Actions that Run-Time Policies Can Execute
A run-time action is a single task that is included in a run-time policy and is evaluated by a policy-enforcement point (PEP). Actions in run-time policies perform tasks such as identifying/authenticating consumers and logging transaction activity. You specify actions when you define the policy. The PEP evaluates actions in the order in which they appear in the list of actions.
CentraSite provides run-time action templates. A run-time action template is a definition of an action that can be used in a run-time policy. Most action templates specify a set of parameters associated with a particular policy action. For example, when you configure the action that identifies consumers you specify an identifier (for example, an HTTP Authentication token) to identify the consumers who are trying to access the services. You can include multiple actions in a single policy.
Using the action templates, you can configure the following types of run-time actions:
WS-SecurityPolicy 1.2 actions Mediator provides two kinds of actions that support WS-SecurityPolicy 1.2: authentication actions and XML security actions.

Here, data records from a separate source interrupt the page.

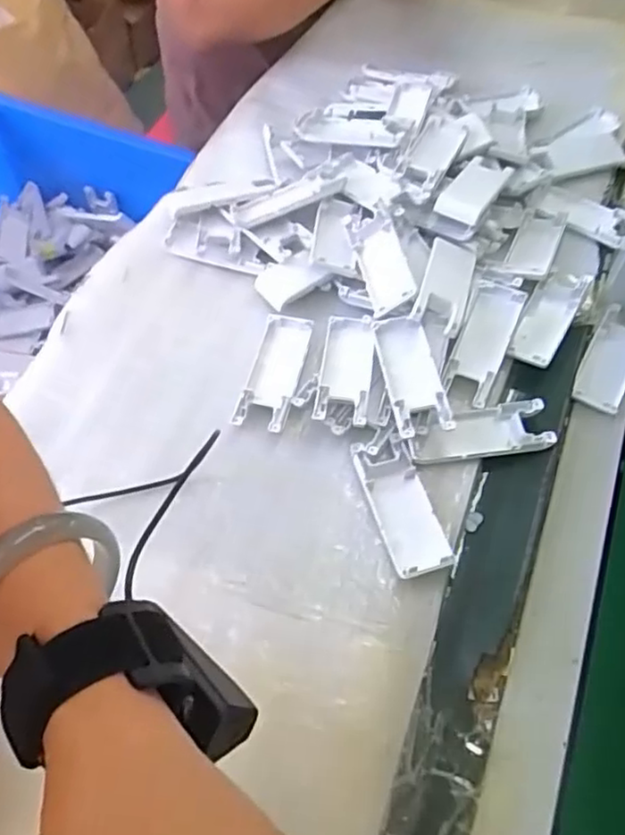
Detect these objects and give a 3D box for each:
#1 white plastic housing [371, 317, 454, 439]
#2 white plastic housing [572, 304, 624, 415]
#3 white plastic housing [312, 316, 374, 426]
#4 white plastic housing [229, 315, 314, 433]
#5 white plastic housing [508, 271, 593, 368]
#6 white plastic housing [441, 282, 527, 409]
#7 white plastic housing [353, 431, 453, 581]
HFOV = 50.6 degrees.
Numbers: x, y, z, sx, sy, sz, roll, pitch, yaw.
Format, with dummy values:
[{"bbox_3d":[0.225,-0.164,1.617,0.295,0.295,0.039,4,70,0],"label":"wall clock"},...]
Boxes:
[{"bbox_3d":[0.074,-0.030,0.502,0.039,0.022,0.104,-7,58,-4],"label":"white plastic housing"},{"bbox_3d":[0.241,-0.047,0.533,0.039,0.009,0.102,27,62,17],"label":"white plastic housing"},{"bbox_3d":[0.026,-0.038,0.510,0.039,0.017,0.104,6,58,4],"label":"white plastic housing"},{"bbox_3d":[-0.029,-0.038,0.518,0.040,0.009,0.104,12,58,8],"label":"white plastic housing"},{"bbox_3d":[0.198,-0.088,0.549,0.038,0.011,0.109,25,61,16],"label":"white plastic housing"},{"bbox_3d":[0.137,-0.062,0.528,0.038,0.021,0.101,20,60,13],"label":"white plastic housing"},{"bbox_3d":[0.062,0.059,0.457,0.040,0.014,0.103,-15,59,-9],"label":"white plastic housing"}]

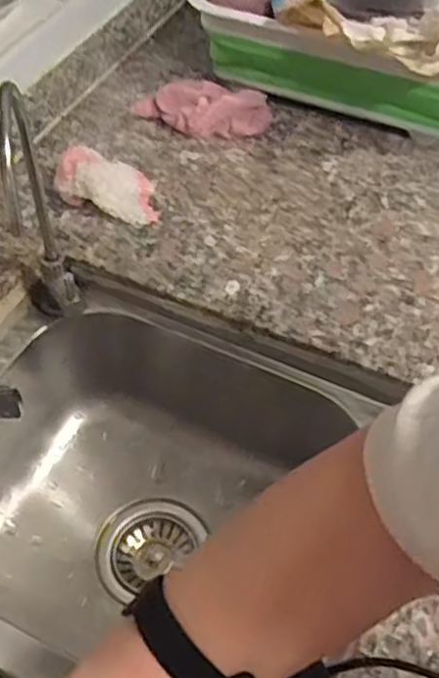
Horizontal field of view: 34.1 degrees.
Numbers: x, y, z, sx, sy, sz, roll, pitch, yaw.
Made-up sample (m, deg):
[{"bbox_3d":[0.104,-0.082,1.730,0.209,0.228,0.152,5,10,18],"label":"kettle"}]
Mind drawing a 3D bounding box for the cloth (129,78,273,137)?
[{"bbox_3d":[-0.020,-0.261,0.806,0.157,0.037,0.073,3,51,-1],"label":"cloth"}]

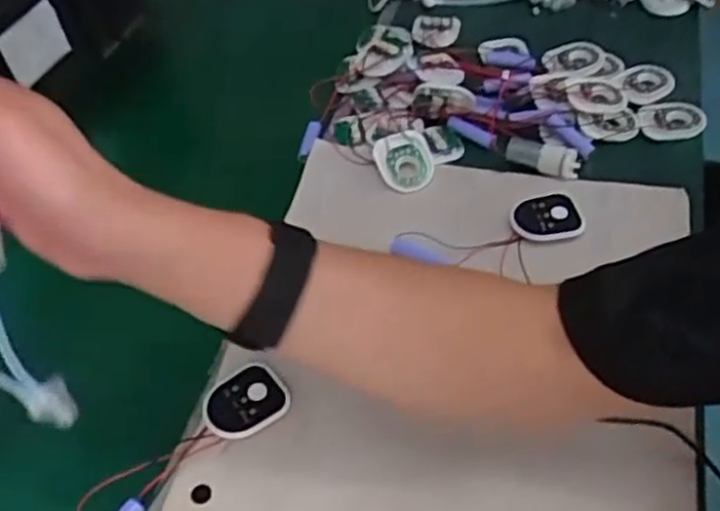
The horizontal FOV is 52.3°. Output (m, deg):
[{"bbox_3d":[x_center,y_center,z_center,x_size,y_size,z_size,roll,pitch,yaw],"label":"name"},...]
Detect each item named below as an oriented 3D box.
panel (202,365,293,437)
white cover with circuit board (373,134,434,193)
[{"bbox_3d":[-0.081,0.101,0.514,0.057,0.010,0.047,-26,57,-12],"label":"panel"},{"bbox_3d":[0.040,-0.082,0.652,0.048,0.010,0.056,-17,74,-8],"label":"white cover with circuit board"}]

You use the authentication actions to verify that the service consumer has the proper credentials to access a virtual service. You can authenticate consumers by their WSS X.509 certificates, WSS Username tokens or WSS SAML tokens.
You use the XML security actions to provide confidentiality (through encryption) and integrity (through signatures) for request and response messages.
Monitoring actions Mediator provides the following run-time monitoring actions:
The “Monitor Service Performance” action, which monitors a user-specified set of run-time performance conditions for a virtual service, and sends alerts to a specified destination when these conditions are violated.
The “Monitor Service Level Agreement” action, which provides the same functionality as “Monitor Service Performance”, but this action is different because it enables you to monitor a virtual service's run-time performance for particular consumers. You configure this action to define a
Service Level Agreement (SLA), which is set of conditions that defines the level of performance that a specified consumer should expect from a service.
The “Throttling Traffic Optimization” action (not available in
Mediator versions below 9.0), which limits the number of service invocations allowed during a specified time interval, and sends alerts to a specified destination when the performance conditions are violated. You can use this action to avoid overloading the back-end services and their infrastructure, to limit specific consumers in terms of resource usage, etc.
Additional actions Mediator provides the following actions, which you can use in conjunction with the actions above.
“Identify Consumer”, which you use in conjunction with an authentication action (“Require WSS Username Token”, “Require WSS X.509 Token” or “Require HTTP Basic Authentication”). Alternatively, you can use this action alone to identify consumers only by host name or IP address.
“Require HTTP Basic Authentication”, which uses HTTP basic authentication to verify the consumer's authentication credentials contained in the request's Authorization header against the
Integration Server.
“Authorize User”, which authorizes consumers against a list of users and/or a list of groups registered in the
Integration Server on which
Mediator is running. You use this action in conjunction with an authentication action (“Require WSS Username Token”, “Require WSS SAML Token” or
Require HTTP Basic Authentication).
“Authorize Against Registered Consumers”, which authorizes consumer applications against all Application assets that are registered in
CentraSite as consumers for the service.
“Log Invocation”, which logs request/response payloads to a destination you specify.
“Validate Schema”, which validates all XML request and/or response messages against an XML schema referenced in the WSDL.